Re: [PATCH] arm64: implement raw_smp_processor_id() using thread_info

From: Christoph Lameter (Ampere)
Date: Wed May 01 2024 - 12:24:07 EST


On Wed, 1 May 2024, Puranjay Mohan wrote:

Dump of assembler code for function bpf_get_smp_processor_id:
0xffff8000802cd608 <+0>: nop
0xffff8000802cd60c <+4>: nop
0xffff8000802cd610 <+8>: adrp x0, 0xffff800082138000
0xffff8000802cd614 <+12>: mrs x1, tpidr_el1
0xffff8000802cd618 <+16>: add x0, x0, #0x8
0xffff8000802cd61c <+20>: ldrsw x0, [x0, x1]
0xffff8000802cd620 <+24>: ret

In general arm64 has inefficient per cpu variable access. On x86 it is possible to access the processor id via a segment register relative access with a single instruction.

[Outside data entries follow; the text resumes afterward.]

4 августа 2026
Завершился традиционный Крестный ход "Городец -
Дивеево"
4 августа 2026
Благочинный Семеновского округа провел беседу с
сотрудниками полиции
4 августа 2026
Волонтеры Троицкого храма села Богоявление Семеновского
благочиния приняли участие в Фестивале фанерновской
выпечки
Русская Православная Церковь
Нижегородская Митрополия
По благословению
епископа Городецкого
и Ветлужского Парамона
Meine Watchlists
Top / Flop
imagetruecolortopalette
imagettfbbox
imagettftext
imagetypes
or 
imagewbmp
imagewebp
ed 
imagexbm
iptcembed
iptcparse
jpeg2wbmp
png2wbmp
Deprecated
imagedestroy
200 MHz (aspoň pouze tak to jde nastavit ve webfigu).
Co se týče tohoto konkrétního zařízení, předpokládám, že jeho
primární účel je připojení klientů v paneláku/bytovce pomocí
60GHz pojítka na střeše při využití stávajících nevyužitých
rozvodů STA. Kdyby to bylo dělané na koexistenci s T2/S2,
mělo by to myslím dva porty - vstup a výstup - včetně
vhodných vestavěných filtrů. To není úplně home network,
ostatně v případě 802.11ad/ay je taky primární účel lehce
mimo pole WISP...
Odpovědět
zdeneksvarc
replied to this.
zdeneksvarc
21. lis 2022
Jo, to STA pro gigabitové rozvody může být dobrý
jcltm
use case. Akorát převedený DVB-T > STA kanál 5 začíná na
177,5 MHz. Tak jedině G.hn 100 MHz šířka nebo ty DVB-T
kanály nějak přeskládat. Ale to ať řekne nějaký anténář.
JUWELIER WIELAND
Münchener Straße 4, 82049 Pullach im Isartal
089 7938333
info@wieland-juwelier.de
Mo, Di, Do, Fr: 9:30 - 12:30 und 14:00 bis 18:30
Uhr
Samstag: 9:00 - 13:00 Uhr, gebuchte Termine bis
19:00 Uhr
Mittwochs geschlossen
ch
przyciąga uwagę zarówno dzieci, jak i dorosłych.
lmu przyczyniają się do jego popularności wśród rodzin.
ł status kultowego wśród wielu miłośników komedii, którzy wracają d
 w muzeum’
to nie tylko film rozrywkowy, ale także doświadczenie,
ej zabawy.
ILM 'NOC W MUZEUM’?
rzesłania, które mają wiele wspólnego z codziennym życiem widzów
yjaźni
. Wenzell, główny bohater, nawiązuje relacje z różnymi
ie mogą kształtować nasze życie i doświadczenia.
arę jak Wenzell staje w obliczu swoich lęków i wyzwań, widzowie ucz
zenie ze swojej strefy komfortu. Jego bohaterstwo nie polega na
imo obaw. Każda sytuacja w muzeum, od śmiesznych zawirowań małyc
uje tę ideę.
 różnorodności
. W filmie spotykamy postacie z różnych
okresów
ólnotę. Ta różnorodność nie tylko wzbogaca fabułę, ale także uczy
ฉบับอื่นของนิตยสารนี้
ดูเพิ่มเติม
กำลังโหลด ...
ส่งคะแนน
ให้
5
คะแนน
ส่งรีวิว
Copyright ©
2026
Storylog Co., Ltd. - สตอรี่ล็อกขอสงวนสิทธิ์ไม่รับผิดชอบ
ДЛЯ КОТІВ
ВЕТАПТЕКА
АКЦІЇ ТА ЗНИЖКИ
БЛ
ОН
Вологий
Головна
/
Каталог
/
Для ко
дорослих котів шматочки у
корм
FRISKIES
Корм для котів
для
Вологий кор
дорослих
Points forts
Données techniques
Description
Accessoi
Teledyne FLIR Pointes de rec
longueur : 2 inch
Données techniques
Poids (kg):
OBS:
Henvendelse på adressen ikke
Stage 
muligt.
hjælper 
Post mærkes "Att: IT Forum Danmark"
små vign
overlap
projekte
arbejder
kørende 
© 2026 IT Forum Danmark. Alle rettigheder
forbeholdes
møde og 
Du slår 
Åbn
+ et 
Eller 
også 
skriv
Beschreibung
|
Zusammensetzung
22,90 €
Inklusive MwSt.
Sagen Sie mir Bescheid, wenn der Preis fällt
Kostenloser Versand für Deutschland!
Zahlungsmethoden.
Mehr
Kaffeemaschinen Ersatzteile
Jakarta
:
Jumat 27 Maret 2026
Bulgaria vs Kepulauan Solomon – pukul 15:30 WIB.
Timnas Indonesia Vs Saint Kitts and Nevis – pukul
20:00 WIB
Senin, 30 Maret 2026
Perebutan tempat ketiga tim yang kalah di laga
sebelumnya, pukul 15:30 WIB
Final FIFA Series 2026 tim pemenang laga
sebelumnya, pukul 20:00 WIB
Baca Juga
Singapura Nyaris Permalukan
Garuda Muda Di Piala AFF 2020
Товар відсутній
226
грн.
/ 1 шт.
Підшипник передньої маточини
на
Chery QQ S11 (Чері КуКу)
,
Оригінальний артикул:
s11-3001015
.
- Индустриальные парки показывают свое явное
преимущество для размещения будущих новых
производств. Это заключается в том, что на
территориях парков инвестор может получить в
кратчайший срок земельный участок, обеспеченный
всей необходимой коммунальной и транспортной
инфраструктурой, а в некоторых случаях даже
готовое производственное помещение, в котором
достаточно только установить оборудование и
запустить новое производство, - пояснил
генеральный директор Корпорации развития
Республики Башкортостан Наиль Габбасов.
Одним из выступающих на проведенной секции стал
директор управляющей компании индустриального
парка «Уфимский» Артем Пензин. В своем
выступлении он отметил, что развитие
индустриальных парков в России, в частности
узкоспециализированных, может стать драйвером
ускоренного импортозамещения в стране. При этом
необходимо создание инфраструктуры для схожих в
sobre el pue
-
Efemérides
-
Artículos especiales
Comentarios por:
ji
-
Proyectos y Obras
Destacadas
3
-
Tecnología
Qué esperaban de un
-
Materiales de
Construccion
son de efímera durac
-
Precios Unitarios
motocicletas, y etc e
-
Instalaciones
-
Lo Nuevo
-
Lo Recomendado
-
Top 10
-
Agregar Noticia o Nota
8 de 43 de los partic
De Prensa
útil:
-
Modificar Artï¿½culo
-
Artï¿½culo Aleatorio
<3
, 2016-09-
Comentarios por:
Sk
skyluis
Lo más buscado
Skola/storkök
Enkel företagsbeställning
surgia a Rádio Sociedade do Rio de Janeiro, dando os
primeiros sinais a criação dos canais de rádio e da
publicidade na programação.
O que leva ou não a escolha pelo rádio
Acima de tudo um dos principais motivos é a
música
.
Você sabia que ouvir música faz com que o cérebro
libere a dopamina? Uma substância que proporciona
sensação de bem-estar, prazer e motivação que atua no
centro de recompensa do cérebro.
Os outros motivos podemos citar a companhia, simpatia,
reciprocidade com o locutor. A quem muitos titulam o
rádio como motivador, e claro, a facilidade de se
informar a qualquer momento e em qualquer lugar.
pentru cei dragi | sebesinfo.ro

Arm64 calculates the address of a percpu variable for each access. This result in inefficiencies because:

1. The address calculation is processor specific. Therefore preemption needs to be disabled during the calculation of the address and while it is in use.

2. Additional registers are used causing the compiler to potentially generate less efficient code.

3. Even RMV instructions on percpu variables require the disabling of preemption due to the address calculation.

Russel King has a patchset for NUMA text replication and as part of that he introduces per cpu kernel page tables.

https://lwn.net/Articles/957023/

If we had per cpu page tables then we could create a mapping for a fixed address virtual memory range to the physical per cpu area for each cpu.

With that the address calculation would no longer be necessary for per cpu variable access and workarounds like this would not be necessary anymore.

The retrieval of the cpu id would be a single instruction that performs a load from a fixed virtual address. No preemption etc would be required.